Wednesday, June 22, 2011

She Runneth Loose and Turneth Where She List

To Them Who Seek Fortune
by Sir Thomas More


Whoso delighteth to proven and assay
Of wavering Fortune the uncertain lot,
If that the answer please you not alway
Blame you not me, for I command you not
Fortune to trust; and eke full well you wot
I have of her no bridle in my fist,
She runneth loose and turneth where she list.

The rolling dice in which your luck doth stand,
With whose unhappy chance you be so wroth,
You know yourself came never in my hand.
Lo in this pond be fish and frogs they both,
Cast in your net, but be you lief or loath,
Hold you content as Fortune list assign
For it is your own fishing and not mine.

And though in one chance Fortune you offend,
Grudge not thereat but bear a merry face,
In many another she shall it amend.
There is no man so far out of her grace
But he sometime hath comfort and solace;
Nor none again so farforth in her favour
That is full satisfied with her behaviour.

Fortune is stately, solemn, proud, and high,
And riches giv'th to have service therefore.
The needy beggar catch'th an halfpenny,
Some man a thousand pounds, some less, some more.
But for all that she keepeth ever in store,
From ev'ry man some parcel of his will,
That he may pray therefore and serve her still.

Some man hath good but children hath he none,
Some man hath both but he can get none health,
Some hath all three, but up to honour's throne
Can he not creep by no manner of stealth.
To some she sendeth children, riches, wealth,
Honour, worship, and rev'rence all his life,
But yet she pincheth him with a shrew'd wife.

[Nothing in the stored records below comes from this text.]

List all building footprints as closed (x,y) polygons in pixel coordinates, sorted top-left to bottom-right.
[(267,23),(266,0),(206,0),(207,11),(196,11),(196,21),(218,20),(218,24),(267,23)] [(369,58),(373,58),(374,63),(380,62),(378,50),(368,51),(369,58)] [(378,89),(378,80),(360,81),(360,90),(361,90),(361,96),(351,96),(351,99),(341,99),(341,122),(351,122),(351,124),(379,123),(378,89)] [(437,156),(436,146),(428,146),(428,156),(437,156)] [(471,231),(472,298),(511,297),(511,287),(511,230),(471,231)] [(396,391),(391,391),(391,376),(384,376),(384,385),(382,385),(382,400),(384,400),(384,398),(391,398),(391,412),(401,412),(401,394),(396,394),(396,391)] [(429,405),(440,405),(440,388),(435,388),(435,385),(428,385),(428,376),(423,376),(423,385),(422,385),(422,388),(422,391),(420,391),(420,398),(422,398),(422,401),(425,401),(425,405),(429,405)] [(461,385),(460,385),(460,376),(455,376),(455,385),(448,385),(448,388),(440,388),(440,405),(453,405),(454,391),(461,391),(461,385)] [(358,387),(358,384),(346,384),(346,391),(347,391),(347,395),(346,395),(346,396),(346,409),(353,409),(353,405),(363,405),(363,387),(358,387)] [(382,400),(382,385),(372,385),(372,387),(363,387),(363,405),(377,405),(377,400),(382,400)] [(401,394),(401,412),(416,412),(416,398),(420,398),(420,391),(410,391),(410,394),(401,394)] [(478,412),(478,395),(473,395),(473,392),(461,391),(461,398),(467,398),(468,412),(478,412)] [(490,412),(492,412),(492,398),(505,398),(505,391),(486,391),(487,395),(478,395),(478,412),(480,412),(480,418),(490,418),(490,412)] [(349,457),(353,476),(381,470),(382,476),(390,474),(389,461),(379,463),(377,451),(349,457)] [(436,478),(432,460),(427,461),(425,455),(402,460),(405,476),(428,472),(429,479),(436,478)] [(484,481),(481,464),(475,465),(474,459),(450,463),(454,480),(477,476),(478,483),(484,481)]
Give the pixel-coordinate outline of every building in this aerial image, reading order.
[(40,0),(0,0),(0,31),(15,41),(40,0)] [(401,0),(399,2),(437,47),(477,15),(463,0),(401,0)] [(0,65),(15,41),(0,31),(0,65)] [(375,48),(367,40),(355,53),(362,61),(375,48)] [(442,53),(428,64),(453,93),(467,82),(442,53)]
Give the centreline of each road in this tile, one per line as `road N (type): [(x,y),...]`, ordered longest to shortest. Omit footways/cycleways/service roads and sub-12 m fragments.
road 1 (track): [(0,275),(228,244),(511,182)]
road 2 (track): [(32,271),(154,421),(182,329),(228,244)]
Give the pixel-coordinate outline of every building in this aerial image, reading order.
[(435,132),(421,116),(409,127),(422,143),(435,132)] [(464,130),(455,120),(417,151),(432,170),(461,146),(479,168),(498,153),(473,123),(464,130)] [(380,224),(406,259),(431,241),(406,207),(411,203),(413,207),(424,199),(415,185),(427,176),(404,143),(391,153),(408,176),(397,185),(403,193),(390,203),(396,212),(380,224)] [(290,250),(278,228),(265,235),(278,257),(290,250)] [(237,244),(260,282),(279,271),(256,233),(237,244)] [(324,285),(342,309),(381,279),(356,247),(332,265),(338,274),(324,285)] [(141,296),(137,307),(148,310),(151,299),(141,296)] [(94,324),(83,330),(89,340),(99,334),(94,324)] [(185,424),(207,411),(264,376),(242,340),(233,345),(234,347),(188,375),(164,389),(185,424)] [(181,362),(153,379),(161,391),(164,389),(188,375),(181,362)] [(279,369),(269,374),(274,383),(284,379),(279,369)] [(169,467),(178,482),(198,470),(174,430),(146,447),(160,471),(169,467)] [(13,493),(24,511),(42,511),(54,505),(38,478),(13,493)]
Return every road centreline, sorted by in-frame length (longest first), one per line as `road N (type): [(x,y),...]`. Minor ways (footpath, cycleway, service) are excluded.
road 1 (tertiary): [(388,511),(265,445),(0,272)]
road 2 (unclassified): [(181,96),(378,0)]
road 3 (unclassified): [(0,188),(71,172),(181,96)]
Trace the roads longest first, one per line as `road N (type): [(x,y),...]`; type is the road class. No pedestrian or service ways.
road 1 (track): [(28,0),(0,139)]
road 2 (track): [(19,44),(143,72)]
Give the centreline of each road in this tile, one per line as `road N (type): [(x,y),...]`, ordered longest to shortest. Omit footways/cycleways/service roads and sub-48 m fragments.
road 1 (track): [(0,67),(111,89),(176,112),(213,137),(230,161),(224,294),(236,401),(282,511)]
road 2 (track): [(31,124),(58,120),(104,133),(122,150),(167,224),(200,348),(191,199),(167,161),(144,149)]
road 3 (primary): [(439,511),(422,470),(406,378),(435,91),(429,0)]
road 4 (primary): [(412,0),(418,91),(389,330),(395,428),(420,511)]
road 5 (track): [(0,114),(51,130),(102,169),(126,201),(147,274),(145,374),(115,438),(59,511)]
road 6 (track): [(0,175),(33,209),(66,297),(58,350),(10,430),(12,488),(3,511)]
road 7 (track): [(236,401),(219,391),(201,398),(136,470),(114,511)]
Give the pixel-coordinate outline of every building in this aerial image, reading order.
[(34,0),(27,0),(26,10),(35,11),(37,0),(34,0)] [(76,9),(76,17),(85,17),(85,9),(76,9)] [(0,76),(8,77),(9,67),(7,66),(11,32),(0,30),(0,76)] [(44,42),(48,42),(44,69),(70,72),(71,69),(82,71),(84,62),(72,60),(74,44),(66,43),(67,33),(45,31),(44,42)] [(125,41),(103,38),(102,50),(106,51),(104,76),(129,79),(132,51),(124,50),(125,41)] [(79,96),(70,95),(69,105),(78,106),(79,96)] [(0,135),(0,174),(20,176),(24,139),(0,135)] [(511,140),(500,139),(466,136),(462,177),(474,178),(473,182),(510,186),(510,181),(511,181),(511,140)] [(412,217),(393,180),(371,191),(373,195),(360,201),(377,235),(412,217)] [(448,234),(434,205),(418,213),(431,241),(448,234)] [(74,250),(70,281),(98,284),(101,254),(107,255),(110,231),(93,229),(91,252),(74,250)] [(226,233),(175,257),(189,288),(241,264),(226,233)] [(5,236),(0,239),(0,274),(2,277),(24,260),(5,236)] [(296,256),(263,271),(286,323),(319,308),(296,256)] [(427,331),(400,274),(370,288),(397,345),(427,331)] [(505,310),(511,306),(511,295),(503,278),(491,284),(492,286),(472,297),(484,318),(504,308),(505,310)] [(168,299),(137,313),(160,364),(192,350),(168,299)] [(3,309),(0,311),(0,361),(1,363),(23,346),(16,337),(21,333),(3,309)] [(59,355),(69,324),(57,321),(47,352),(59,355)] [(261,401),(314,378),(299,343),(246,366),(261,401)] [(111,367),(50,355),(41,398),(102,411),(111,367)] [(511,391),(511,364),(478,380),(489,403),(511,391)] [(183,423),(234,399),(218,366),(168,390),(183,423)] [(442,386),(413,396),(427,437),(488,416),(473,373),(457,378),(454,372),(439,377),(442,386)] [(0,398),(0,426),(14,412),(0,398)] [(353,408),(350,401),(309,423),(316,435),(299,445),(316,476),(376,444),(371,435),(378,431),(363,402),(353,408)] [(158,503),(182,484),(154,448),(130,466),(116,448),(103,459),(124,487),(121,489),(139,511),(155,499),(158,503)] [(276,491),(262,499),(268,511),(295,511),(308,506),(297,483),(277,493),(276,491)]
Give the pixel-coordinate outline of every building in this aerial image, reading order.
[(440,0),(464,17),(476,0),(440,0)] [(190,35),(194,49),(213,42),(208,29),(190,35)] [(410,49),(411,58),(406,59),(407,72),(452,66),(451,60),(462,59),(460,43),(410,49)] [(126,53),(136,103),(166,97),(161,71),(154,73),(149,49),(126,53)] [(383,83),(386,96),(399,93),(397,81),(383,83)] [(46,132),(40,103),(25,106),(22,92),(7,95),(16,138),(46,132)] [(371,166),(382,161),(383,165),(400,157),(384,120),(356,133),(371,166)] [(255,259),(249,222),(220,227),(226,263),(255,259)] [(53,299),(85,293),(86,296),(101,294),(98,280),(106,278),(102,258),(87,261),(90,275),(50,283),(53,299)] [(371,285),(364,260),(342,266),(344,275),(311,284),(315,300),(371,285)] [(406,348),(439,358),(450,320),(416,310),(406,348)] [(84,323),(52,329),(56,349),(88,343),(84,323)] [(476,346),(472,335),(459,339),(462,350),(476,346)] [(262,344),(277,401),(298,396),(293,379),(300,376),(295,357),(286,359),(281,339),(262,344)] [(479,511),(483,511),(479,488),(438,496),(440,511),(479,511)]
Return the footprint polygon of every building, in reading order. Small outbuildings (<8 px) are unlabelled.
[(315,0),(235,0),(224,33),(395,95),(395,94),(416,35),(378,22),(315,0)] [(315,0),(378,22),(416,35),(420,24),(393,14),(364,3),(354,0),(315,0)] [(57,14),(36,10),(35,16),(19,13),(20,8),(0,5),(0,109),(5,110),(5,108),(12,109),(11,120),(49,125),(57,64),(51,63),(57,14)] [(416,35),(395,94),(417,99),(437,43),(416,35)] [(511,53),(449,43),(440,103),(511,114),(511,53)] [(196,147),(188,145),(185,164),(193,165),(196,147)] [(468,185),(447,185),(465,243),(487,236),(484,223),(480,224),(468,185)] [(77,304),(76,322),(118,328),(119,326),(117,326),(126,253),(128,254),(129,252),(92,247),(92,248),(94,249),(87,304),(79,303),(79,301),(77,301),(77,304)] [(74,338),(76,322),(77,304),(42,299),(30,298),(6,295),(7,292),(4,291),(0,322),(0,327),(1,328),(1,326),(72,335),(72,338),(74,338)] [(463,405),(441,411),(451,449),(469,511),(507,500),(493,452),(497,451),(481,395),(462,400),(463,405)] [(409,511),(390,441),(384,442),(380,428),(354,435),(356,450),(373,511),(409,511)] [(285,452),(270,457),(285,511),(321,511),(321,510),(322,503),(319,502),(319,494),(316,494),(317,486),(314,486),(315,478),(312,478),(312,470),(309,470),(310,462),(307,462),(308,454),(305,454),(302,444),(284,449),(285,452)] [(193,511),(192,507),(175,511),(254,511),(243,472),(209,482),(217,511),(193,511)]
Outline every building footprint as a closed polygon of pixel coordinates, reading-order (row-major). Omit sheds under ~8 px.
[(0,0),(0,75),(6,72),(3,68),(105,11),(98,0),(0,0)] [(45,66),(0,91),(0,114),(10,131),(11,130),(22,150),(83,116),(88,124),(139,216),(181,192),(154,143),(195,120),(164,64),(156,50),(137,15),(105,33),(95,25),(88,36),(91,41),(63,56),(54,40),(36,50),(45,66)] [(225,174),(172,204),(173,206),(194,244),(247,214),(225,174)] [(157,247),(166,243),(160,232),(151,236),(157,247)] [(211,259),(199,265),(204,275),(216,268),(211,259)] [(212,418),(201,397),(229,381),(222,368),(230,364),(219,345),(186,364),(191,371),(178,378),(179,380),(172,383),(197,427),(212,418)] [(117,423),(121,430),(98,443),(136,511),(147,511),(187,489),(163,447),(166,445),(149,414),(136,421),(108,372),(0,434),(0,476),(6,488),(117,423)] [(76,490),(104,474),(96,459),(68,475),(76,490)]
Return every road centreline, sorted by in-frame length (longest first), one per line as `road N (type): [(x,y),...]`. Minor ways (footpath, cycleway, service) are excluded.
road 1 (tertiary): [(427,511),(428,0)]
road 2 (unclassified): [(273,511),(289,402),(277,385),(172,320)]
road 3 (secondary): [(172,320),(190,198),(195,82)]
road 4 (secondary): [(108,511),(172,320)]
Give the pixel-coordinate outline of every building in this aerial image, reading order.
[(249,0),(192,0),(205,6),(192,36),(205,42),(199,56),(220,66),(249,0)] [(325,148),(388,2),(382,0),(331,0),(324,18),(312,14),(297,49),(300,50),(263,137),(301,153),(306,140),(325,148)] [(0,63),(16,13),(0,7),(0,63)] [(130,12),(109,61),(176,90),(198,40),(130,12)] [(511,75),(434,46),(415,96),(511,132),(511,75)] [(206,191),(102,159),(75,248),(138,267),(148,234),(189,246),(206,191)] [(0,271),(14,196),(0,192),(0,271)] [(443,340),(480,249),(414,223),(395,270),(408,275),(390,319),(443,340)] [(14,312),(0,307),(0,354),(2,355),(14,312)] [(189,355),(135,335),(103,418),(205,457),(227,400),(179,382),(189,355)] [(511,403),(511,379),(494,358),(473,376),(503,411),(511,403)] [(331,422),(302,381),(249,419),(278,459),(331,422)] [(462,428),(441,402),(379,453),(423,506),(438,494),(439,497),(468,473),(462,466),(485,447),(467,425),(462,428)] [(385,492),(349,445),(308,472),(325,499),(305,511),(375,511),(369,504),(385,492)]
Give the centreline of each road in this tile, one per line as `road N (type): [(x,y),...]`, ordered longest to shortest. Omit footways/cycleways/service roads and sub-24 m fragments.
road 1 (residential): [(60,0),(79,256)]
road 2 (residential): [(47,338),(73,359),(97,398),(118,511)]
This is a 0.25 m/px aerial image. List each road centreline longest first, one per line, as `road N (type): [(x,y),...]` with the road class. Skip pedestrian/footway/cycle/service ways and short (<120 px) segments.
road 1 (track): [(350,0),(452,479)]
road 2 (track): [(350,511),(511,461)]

Then forasmuch as it is Fortune's guise
To grant no man all things that he will aks,
But, as herself list order and devise,
Doth ev'ry man his part divide and tax;
I counsel ye, each one truss-up your packs
And take nothing at all, or be content
With such reward as Fortune hath you sent.

All things which in this book that you shall read,
Do as you list, there shall no man you bind
Them to believe as surely as your creed,
But notwithstanding certes in my mind
I durst well swear, 's true you shall them find
In every point each answer by and by
As are the judgments of astronomy.

Today is the feast day of Saints Thomas More and John Fisher, so it seems appropriate to put up some poetry from the former. I like the fishing imagery in the second stanza, but the fifth stanza is, I think, the strongest in the poem.